PROMPT 1 → Please translate this sentence from the parallel execution tutorial into Spanish: "Ruvon provides the PARALLEL step type to run tasks concurrently."
PROMPT 2 → According to the parallel execution tutorial, how long does the tutorial take?

DOCUMENT EXTRACT →
Tutorial: Add Parallel Execution to Your Workflow¶
Learning Objectives: - Understand when to use parallel execution - Add PARALLEL step type to workflows - Configure merge strategies for parallel results - Handle partial failures - Test parallel execution with different executors
Prerequisites: - Completed Build a Task Manager - Understanding of async/await in Python
Time: 20 minutes
What is Parallel Execution?¶
In real workflows, some tasks can run concurrently instead of sequentially. For example:
Sequential (Slow):
Parallel (Fast):
Validate Order → Check Inventory ↓
Verify Payment → Calculate Shipping
Fraud Check ↑
Total Time: 2 seconds
Ruvon provides the PARALLEL step type to run tasks concurrently.
When to Use Parallel Execution¶
Use parallel steps when: - ✅ Tasks are independent (no shared dependencies) - ✅ Tasks can fail independently (one failure doesn't block others) - ✅ You want faster throughput (I/O-bound operations)
Don't use parallel steps when: - ❌ Tasks depend on each other (use sequential steps instead) - ❌ Tasks modify shared state (race conditions) - ❌ Order matters for business logic
Step 1: Create a Parallel Workflow¶
Let's build an order processing workflow with parallel validation checks.
Create a new directory:
mkdir ruvon-parallel-demo
cd ruvon-parallel-demo
mkdir -p order_processor config
touch order_processor/__init__.py
Define the State Model¶
Create order_processor/models.py:
from pydantic import BaseModel
from typing import Optional, List, Dict
class OrderState(BaseModel):
"""State for order processing workflow"""
# Order details
order_id: str
customer_id: str
items: List[Dict[str, any]]
total_amount: float
# Validation results (from parallel checks)
inventory_valid: Optional[bool] = None
payment_valid: Optional[bool] = None
fraud_check_passed: Optional[bool] = None
# Validation details
inventory_status: Optional[str] = None
payment_status: Optional[str] = None
fraud_score: Optional[float] = None
# Shipping
shipping_cost: Optional[float] = None
estimated_delivery: Optional[str] = None
# Overall status
validation_complete: bool = False
ready_to_ship: bool = False
Step 2: Implement Parallel Task Functions¶
Create order_processor/tasks.py:
"""
Parallel tasks for order validation
"""
import asyncio
from order_processor.models import OrderState
from ruvon.models import StepContext
def check_inventory(state: OrderState, context: StepContext, **kwargs) -> dict:
"""
Check if all items are in stock
"""
print(f"📦 Checking inventory for order {state.order_id}")
# Simulate inventory lookup (1 second)
import time
time.sleep(1)
# Check each item
all_in_stock = True
for item in state.items:
sku = item.get('sku')
quantity = item.get('quantity', 1)
print(f" {sku}: {quantity} units")
# Simulate: items starting with 'OUT' are out of stock
if sku.startswith('OUT'):
all_in_stock = False
status = "in_stock" if all_in_stock else "out_of_stock"

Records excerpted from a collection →

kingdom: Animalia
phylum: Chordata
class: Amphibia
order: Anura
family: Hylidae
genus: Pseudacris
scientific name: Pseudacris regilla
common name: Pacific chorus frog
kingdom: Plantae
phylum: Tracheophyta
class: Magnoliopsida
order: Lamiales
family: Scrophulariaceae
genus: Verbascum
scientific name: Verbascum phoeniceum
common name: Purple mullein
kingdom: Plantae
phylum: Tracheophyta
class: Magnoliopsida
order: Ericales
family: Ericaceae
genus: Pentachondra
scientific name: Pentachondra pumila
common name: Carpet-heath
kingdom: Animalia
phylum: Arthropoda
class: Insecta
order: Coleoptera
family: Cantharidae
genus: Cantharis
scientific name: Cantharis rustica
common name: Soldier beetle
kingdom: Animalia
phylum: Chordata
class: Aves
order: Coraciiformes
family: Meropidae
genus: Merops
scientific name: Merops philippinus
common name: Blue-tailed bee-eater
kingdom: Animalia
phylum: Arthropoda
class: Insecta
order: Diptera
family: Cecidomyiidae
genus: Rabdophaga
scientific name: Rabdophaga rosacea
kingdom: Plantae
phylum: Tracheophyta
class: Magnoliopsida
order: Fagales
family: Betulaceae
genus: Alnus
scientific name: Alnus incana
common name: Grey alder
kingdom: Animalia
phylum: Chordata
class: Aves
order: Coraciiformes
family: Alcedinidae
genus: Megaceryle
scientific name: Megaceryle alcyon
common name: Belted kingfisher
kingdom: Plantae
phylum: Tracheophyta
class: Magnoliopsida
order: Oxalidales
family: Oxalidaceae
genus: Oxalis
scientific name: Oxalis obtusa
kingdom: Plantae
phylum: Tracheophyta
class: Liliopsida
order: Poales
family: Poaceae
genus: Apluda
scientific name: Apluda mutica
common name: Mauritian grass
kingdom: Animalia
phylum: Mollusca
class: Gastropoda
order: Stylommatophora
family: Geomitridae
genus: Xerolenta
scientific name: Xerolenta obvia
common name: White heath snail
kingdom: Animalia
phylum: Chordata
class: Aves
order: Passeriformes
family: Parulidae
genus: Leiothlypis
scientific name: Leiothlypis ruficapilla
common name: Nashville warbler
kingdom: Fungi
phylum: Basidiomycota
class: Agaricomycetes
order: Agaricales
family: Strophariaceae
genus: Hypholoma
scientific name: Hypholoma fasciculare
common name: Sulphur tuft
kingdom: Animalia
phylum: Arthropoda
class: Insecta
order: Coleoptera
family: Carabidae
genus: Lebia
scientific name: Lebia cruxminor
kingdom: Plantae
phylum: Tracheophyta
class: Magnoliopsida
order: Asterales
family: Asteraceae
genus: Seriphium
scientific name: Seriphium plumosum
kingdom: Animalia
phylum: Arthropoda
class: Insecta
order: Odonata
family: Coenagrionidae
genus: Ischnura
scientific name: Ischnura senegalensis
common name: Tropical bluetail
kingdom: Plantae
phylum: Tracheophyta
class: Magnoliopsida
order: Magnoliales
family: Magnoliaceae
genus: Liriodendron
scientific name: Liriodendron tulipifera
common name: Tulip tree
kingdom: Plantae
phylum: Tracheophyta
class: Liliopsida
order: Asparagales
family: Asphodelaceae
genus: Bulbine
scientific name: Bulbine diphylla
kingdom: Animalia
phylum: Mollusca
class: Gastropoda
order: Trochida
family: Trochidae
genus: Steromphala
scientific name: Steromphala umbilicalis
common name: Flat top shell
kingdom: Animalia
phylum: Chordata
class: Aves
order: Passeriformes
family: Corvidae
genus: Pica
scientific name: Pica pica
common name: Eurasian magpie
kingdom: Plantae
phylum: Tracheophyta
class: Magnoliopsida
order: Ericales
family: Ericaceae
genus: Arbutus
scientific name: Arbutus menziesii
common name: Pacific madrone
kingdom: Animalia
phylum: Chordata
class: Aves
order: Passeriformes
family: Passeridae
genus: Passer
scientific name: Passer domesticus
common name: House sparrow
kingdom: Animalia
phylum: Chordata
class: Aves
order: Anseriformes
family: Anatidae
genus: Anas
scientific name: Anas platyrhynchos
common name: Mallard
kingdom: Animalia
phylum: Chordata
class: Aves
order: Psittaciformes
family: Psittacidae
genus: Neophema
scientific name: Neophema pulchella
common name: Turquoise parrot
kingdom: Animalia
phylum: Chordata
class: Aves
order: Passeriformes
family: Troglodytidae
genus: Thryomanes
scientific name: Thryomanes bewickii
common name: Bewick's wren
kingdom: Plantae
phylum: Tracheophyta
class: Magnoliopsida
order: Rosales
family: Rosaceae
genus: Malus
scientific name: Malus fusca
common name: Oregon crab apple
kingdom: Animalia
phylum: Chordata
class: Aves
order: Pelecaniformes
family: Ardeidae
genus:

FINISHED ANSWER 1 → Ruvon ofrece el tipo de paso PARALLEL para ejecutar tareas de forma concurrente.

FINISHED ANSWER 2 → 20 minutes.